Отрывок.
Поздняя ночь на 3 марта 1917 года. В одном из небольших кабинетов здания Государственной думы собрались члены только что образовавшегося Временного правительства и члены Временного комитета Государственной думы. Делегаты Временного правительства (военный министр А. И. Гучков) и Думского комитета (В. В. Шульгин) в Пскове. Эти два консерватора и монархиста должны получить от императора отречение в пользу его сына, малолетнего Алексея, при котором должен был состоять брат царя, великий князь Михаил Александрович. Идет час за часом в напряженном ожидании. Петербург горит. Псков молчит. Делегаты не возвращаются, никаких сведений от них нет. Наконец, ошеломляющее известие: государь отказался от престола за себя и за сына, вручив особым манифестом верховную власть своему брату Михаилу.

Тут случилось нечто, казавшееся тогда невероятным. Вслед за М. В. Родзянко, сказавшим: «Великий князь Михаил не может быть императором», члены Прогрессивного блока решительно высказались против возможности, передачи верховной власти в руки брата царя.

Все — кроме одного: П. Н. Милюкова.

Задание. Кто, согласно отрывку, был делегатом Думского комитета в Пскове? Строки, приведённые далее, никак не связаны с этим отрывком.

Строки.
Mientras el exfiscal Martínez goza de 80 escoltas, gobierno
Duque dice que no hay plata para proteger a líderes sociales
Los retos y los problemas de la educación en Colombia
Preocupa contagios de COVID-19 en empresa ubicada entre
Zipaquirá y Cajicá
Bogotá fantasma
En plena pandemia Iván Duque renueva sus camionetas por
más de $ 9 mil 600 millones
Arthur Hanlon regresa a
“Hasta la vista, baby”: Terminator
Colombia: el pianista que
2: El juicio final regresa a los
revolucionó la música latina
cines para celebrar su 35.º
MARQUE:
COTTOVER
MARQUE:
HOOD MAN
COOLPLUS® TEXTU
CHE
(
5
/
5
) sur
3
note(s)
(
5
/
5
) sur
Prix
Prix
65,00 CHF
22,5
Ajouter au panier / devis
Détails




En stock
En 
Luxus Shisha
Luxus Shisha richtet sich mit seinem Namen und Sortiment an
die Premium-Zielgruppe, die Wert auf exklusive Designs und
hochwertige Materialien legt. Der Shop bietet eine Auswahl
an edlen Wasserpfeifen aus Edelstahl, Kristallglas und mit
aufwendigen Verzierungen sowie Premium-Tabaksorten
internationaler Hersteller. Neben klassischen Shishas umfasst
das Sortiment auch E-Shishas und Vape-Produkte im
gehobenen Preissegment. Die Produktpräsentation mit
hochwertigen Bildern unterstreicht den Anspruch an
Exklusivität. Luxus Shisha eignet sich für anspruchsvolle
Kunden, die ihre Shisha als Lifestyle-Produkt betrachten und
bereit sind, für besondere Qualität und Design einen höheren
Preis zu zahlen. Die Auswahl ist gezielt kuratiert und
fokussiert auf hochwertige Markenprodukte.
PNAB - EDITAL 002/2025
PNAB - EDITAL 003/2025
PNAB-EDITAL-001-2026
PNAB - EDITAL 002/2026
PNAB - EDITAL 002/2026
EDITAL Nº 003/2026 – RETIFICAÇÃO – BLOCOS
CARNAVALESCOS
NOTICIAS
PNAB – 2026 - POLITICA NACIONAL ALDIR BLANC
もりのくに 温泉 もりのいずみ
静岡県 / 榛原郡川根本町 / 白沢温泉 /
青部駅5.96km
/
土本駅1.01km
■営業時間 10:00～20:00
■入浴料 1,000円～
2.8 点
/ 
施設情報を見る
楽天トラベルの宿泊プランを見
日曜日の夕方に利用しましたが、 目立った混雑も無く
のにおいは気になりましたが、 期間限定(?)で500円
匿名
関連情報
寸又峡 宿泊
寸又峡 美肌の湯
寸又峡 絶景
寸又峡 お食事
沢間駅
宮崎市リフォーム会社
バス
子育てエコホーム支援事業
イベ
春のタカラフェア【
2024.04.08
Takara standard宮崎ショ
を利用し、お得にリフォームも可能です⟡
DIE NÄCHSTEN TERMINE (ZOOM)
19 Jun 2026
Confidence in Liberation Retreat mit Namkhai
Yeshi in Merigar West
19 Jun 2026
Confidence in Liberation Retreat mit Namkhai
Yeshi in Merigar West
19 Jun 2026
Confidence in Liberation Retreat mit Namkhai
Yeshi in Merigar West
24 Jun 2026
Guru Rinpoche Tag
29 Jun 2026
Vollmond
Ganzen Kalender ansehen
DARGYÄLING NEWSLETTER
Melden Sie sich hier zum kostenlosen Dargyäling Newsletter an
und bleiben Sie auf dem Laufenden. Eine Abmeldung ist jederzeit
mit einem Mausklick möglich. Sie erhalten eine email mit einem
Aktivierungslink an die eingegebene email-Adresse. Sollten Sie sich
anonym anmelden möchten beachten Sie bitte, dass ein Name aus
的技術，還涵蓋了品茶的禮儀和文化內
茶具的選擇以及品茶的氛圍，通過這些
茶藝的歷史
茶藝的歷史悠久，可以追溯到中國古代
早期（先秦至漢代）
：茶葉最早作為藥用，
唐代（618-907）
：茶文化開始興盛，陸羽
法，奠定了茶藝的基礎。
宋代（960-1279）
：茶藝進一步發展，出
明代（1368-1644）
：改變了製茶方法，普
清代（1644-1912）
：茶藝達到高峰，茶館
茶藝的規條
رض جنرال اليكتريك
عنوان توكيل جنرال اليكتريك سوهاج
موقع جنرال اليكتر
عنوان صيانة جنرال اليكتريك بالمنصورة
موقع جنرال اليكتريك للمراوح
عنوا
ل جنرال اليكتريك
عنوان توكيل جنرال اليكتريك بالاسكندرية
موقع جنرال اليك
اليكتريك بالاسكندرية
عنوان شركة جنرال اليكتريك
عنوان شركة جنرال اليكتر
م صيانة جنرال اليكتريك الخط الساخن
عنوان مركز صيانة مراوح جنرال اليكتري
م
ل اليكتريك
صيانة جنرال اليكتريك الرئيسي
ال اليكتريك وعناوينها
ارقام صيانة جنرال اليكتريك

Ответ. В. В. Шульгин.